*Prompt*: Pull every line of text from the items below, unchanged, and leave the pictures out of your answer.

*Data to examine*:

* * * * * * * * *

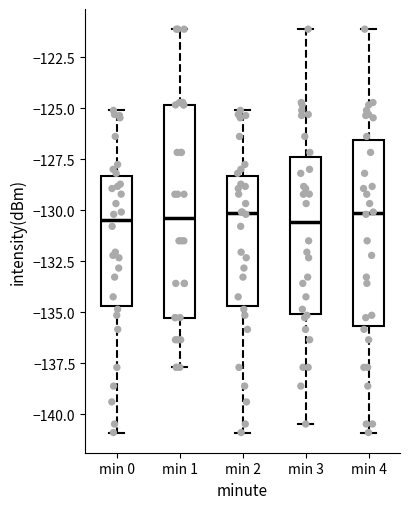

Reading left to right, transcribe this box plot: for each box, give where its median line is, the range the box spans, and where its two whiskers end, as read against the y-axis. The values are not printed on the chart, so give them approximately, as read against the axis.

min 0: median -130.5, box -134.5 to -128.5, whiskers -141.0 to -125.0
min 1: median -130.5, box -135.5 to -125.0, whiskers -137.5 to -121.0
min 2: median -130.0, box -134.5 to -128.5, whiskers -141.0 to -125.0
min 3: median -130.5, box -135.0 to -127.5, whiskers -140.5 to -121.0
min 4: median -130.0, box -135.5 to -126.5, whiskers -141.0 to -121.0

* * * * * * * * *

*Your solution*:
Reading left to right, transcribe this box plot: for each box, give where its median line is, the range the box spans, and where its two whiskers end, as read against the y-axis. The values are not printed on the chart, so give them approximately, as read against the axis.

min 0: median -130.5, box -134.5 to -128.5, whiskers -141.0 to -125.0
min 1: median -130.5, box -135.5 to -125.0, whiskers -137.5 to -121.0
min 2: median -130.0, box -134.5 to -128.5, whiskers -141.0 to -125.0
min 3: median -130.5, box -135.0 to -127.5, whiskers -140.5 to -121.0
min 4: median -130.0, box -135.5 to -126.5, whiskers -141.0 to -121.0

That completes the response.